Alors, de deux choses l'une : soit cette carte existe et il faut l'afficher et l'assumer ; soit elle n'existe pas, comme vous nous le dites souvent, et cela signifie que le pilotage sanitaire des territoires se fait à vue, au fil de l'eau, à partir de critères purement comptables et arithmétiques, sans évaluation de la qualité réelle ni souci des contraintes géographiques. Je crains que ce ne soit, au fond, la stratégie que vous avez souhaitée. On m'objectera que cette carte trouve son fondement dans les SROSS. Mais les restructurations actuelles, vous le savez parfaitement, madame la ministre, vont bien plus loin que les SROSS et ne les respectent pas.
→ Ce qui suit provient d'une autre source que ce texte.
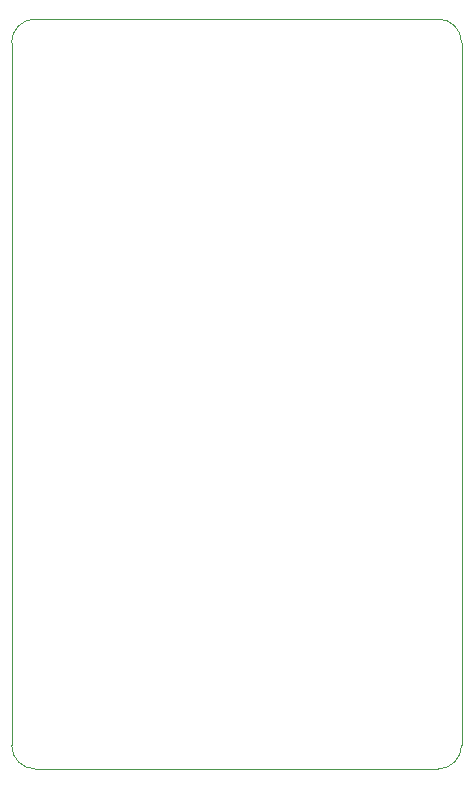
<source format=gbr>
%TF.GenerationSoftware,KiCad,Pcbnew,9.0.0*%
%TF.CreationDate,2025-05-01T21:38:04+02:00*%
%TF.ProjectId,tinyboard-blinkenlight,74696e79-626f-4617-9264-2d626c696e6b,rev?*%
%TF.SameCoordinates,Original*%
%TF.FileFunction,Profile,NP*%
%FSLAX46Y46*%
G04 Gerber Fmt 4.6, Leading zero omitted, Abs format (unit mm)*
G04 Created by KiCad (PCBNEW 9.0.0) date 2025-05-01 21:38:04*
%MOMM*%
%LPD*%
G01*
G04 APERTURE LIST*
%TA.AperFunction,Profile*%
%ADD10C,0.050000*%
%TD*%
G04 APERTURE END LIST*
D10*
X69310000Y-88900000D02*
G75*
G02*
X67310000Y-86900000I0J2000000D01*
G01*
X103410000Y-25400000D02*
G75*
G02*
X105410000Y-27400000I0J-2000000D01*
G01*
X67310000Y-27400000D02*
G75*
G02*
X69310000Y-25400000I2000000J0D01*
G01*
X105410000Y-86900000D02*
G75*
G02*
X103410000Y-88900000I-2000000J0D01*
G01*
X103410000Y-88900000D02*
X69310000Y-88900000D01*
X105410000Y-27400000D02*
X105410000Y-86900000D01*
X67310000Y-86900000D02*
X67310000Y-27400000D01*
X69310000Y-25400000D02*
X103410000Y-25400000D01*
M02*

</source>
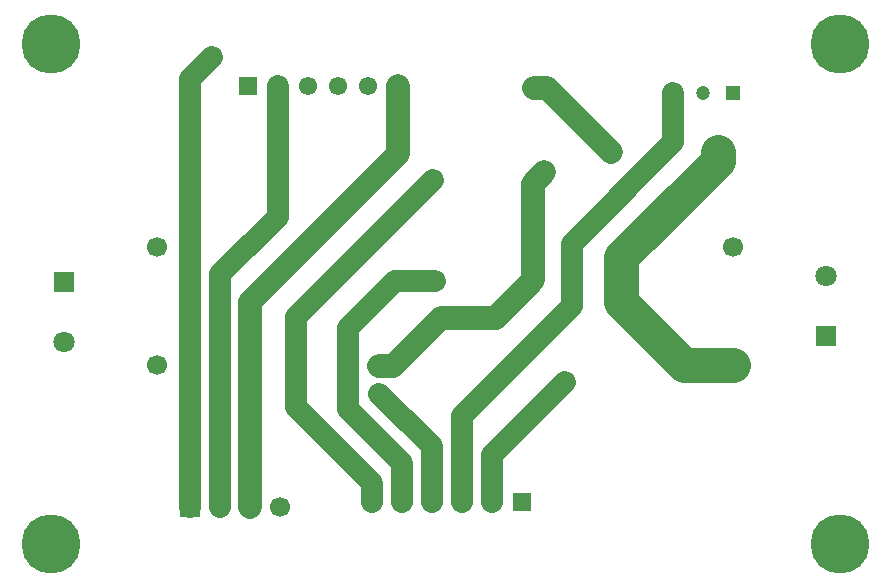
<source format=gbl>
G04*
G04 #@! TF.GenerationSoftware,Altium Limited,Altium Designer,19.1.5 (86)*
G04*
G04 Layer_Physical_Order=2*
G04 Layer_Color=16711680*
%FSLAX25Y25*%
%MOIN*%
G70*
G01*
G75*
%ADD27C,0.04724*%
%ADD28R,0.04724X0.04724*%
%ADD33C,0.07874*%
%ADD34C,0.06740*%
%ADD35C,0.07284*%
%ADD39C,0.19685*%
%ADD40C,0.06102*%
%ADD41R,0.06102X0.06102*%
%ADD42R,0.06693X0.06693*%
%ADD43C,0.06693*%
%ADD44C,0.07087*%
%ADD45R,0.07087X0.07087*%
%ADD46C,0.05000*%
%ADD47C,0.11811*%
D27*
X221693Y165177D02*
D03*
X231693D02*
D03*
D28*
X241693D02*
D03*
D33*
X174921Y134764D02*
X178740Y138583D01*
X174921Y102598D02*
Y134764D01*
X277165Y14567D02*
X277559D01*
X179488Y166850D02*
X200866Y145473D01*
X175394Y166850D02*
X179488D01*
X80709Y27126D02*
Y95473D01*
X129882Y144646D01*
Y167362D01*
X145354Y90158D02*
X162480D01*
X144331D02*
X145354D01*
X128175Y74002D02*
X144331Y90158D01*
X123661Y74002D02*
X128175D01*
X162480Y90158D02*
X174921Y102598D01*
D34*
X274689Y183973D02*
X277165Y181496D01*
D35*
X128898Y102362D02*
X142126D01*
X113189Y86654D02*
X128898Y102362D01*
X95866Y90354D02*
X141732Y136221D01*
X95866Y60551D02*
Y90354D01*
X70709Y27126D02*
Y104646D01*
X89882Y123819D01*
X60709Y169882D02*
X67776Y176949D01*
X60709Y169882D02*
X60709Y27126D01*
X89882Y123819D02*
Y167362D01*
X161142Y44252D02*
X185472Y68583D01*
X161142Y28583D02*
Y44252D01*
X221693Y148661D02*
Y165177D01*
X187874Y114842D02*
X221693Y148661D01*
X187874Y94134D02*
Y114842D01*
X121221Y28583D02*
Y35197D01*
X95866Y60551D02*
X121221Y35197D01*
X131220Y28583D02*
Y41614D01*
X113189Y59646D02*
X131220Y41614D01*
X113189Y59646D02*
Y86654D01*
X123661Y64796D02*
X141220Y47237D01*
Y28583D02*
Y47237D01*
X151221Y57480D02*
X187874Y94134D01*
X151221Y28583D02*
Y57480D01*
D39*
X14173Y181496D02*
D03*
Y14567D02*
D03*
X277165D02*
D03*
Y181496D02*
D03*
D40*
X151221Y28583D02*
D03*
X141220D02*
D03*
X131220D02*
D03*
X121221D02*
D03*
X161221D02*
D03*
X99882Y167362D02*
D03*
X109882D02*
D03*
X119882D02*
D03*
X129882D02*
D03*
X89882D02*
D03*
D41*
X171221Y28583D02*
D03*
X79882Y167362D02*
D03*
D42*
X60709Y27126D02*
D03*
D43*
X70709D02*
D03*
X80709D02*
D03*
X90709D02*
D03*
X241535Y113819D02*
D03*
Y74449D02*
D03*
X49646Y113819D02*
D03*
Y74449D02*
D03*
D44*
X272638Y104134D02*
D03*
X18583Y81929D02*
D03*
D45*
X272638Y84134D02*
D03*
X18583Y101929D02*
D03*
D46*
X142126Y102362D02*
D03*
X229134Y74410D02*
D03*
X236614Y145276D02*
D03*
X141732Y136221D02*
D03*
X178740Y138583D02*
D03*
X67776Y176949D02*
D03*
X185472Y68583D02*
D03*
X200866Y145473D02*
D03*
X123661Y64796D02*
D03*
X145354Y90158D02*
D03*
X123661Y74002D02*
D03*
X175394Y166850D02*
D03*
D47*
X204370Y110276D02*
X230787Y136693D01*
X204370Y95433D02*
Y110276D01*
X236614Y142520D02*
Y145276D01*
X230787Y136693D02*
X236614Y142520D01*
X225354Y74449D02*
X241535D01*
X204370Y95433D02*
X225354Y74449D01*
M02*

</source>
L'accès aux soins aurait dû être l'une des priorités de ce projet. Cela vaut pour les hôpitaux de proximité, car le désert médical s'aggrave. Pour ne pas l'avoir anticipé, pour avoir refusé de le traiter, notre pays le subit. Vous l'avez vous-même confirmé et je vous renvoie, mes chers collègues, au rapport que Marc Bernier a rédigé pour notre mission d'information parlementaire.
Le désert médical, nous le vivons. Je le vis dans le monde rural comme beaucoup d'entre nous. Le ras-le-bol, le burn out atteignent la majorité des médecins ruraux surchargés. Ils les poussent au départ. La relève des générations s'éloigne irrémédiablement.
Dans les quartiers des banlieues, à la périphérie de nos grandes villes, il fait les mêmes ravages. Nous l'avons vu en Seine-Saint-Denis avec la mission parlementaire, comme à Clichy-sous-Bois, où les urgences psychiatriques pour les adolescents étaient disponibles en 2008, mais à six mois.
Les inégalités sociales sont tout aussi gravissimes, peut-être plus encore que les inégalités géographiques. Ces inégalités sont profondes, souvent amplifiées par vos décisions, et aggravées par la crise.
L'étude du Secours populaire d'octobre 2008 le confirme, la dégradation de la santé se conjugue avec la dégradation du pouvoir d'achat. La pauvreté atteint désormais de nouvelles catégories sociales de salariés et de retraités. Selon cette étude, 39 % des Français ont déjà retardé un soin ou y ont renoncé en raison de son coût, 22 % des Français percevant moins de 1 200 euros par mois se déclarent insatisfaits de leur état de santé. Le renoncement aux soins devient monnaie courante.
Face à l'augmentation du reste à charge, vous proposez la hausse de l'aide à la mutualisation. Il reste qu'un très grand nombre de Français sont peu ou mal couverts. Selon l'étude de l'OFCE parue en septembre 2008 sur la participation financière des patients et l'équilibre de l'assurance maladie, 32 % des personnes sans assurance complémentaire refusent de se soigner.
L'augmentation des tarifs, l'insuffisance de prise en charge de nombreux frais, dentaires et optiques en particulier, l'étude de la DRESS du mois d'octobre 2008 le rappelle, font partie des causes de la fracture sanitaire.
Entre le logement, les dépenses alimentaires, le prix du carburant et la santé, il faut choisir. Pour les plus modestes, en dépit de la prise en charge à 100 %, il faut ajouter les franchises sur les boîtes de médicaments. Si, à cela, s'ajoutent des frais de transports croissants, l'accès aux soins s'en trouve affecté.
Le droit à la santé régresse, à la ville comme à la campagne, en raison de la désertification médicale. L'offre ne correspond pas aux besoins, et surtout pas aux moyens.
La question de l'accès aux soins ne se traite pas uniquement en réorganisant l'offre, car la dimension financière reste le facteur d'exclusion et d'inégalité le plus prégnant, le plus choquant, mais aussi le plus absent de votre loi.